As hard as it is to admit, stress contributes tenfold to disease, and the conversation has never been more relevant than right now to find time to clear our minds, especially with the current political and social climate in our society. With all of the positive advancements in technology aimed at increasing efficiencies, so too comes the negativity, cruelty, and difficult people who flood social media with angry words that provoke our children to say and do things we never could have imagined. Gone are the days when tweens and teens would come home from school and leave all the anger and emotion at school. Now they continue the conversation at all hours of the day and night.
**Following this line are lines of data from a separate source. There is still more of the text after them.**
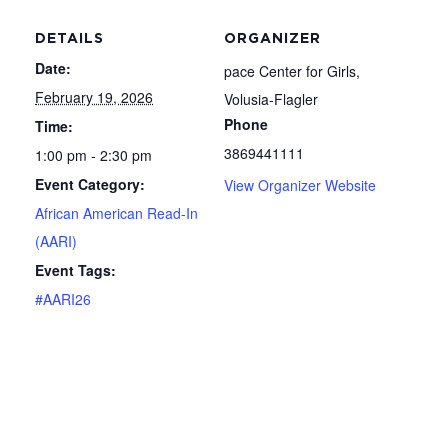
DETAILS
ORGANIZER
Date:
pace Center for Girls,
February 19, 2026
Volusia-Flagler
Phone
Time:
3869441111
1:00 pm - 2:30 pm
Event Category:
View Organizer Website
African American Read-In
(AARI)
Event Tags:
#AARI26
Recent research from Friedrich Schiller University in Germany suggests that exposure to strong negative emotions causes your brain to have a massive stress response, and in turn, that stress causes long-term or even permanent changes in the emotional, physiological, and behavioral responses that influence
susceptibility to all kinds of disease.

Here are a few tips I reinforce with my tween daughter to help neutralize difficult people:
1. Set limits. People often feel pressure to give in to rude, callous people because lending a sympathetic ear is easy to do. Keep negative people focused on an amicable solution so you don’t get suckered in to being the intermediary.
2. Stay aware of your emotions. Awareness is the key to finding a way forward when presented with a negative or difficult situation.
3. Rise above. Don’t feel the need to beat someone at their own game. Distance yourself emotionally and if irrational people keep driving you crazy, just remove yourself from the situation and don’t get caught in the mix. I had to do just this about 2 years ago and I couldn’t be happier that I left it all behind and walked away.
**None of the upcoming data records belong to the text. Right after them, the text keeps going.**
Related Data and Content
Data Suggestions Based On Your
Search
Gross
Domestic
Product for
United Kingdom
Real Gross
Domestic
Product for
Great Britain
One last piece of advice for helping to keep a stress-free mind and a healthy body is to take control of screen time. Don’t waste time worrying about what others are doing or saying on social media, mute notifications on your phone, and disconnect for a while to do something that evokes both good feelings and good memories. Exercise and meditation of course top the list as well, but planning definitive time to do something with your children, such as baking together, not only promotes positive learning and attention, the scent will become a memory that stays with them for a lifetime. The smell of my mom’s kitchen can still evoke emotion in me, decades later. Perhaps we can all do a small part to keep all those negative emotions in check by trading the screen time (and the package of instant gratification and artificial ingredients) for the time and desire to bake from scratch. My daughter’s favorite “from scratch” treat, blueberry muffins.
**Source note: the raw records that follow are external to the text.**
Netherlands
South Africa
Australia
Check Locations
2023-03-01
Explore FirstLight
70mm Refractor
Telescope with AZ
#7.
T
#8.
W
2 1/2 cups white wheat flour
1/2 cup sugar
1/2 teaspoon salt
3 teaspoons baking powder
1/2 stick melted butter
2 eggs
2/3 cup milk
1 1/2 cups fresh blueberries (extra 1/2 cup for jumbos)

crumb topping:
1/4 cup sugar
5 tablespoons flour
2 tablespoons butter, cut into cubes
3/4 teaspoon cinnamon

Preheat the oven to 400 degrees. Line 12 muffin cups (or 6 jumbo muffin cups) with paper liners, or spray with cooking spray. Combine flour, sugar, salt, and baking powder together. In a small bowl, whisk together butter, egg, and milk. Add the dry ingredients to the wet, and stir until combined. Gently fold in blueberries and fill about 2/3 full. Combine ingredients to make the crumble and sprinkle over the top of the muffins. Bake 20 minutes for regular muffins and about 25 for jumbo.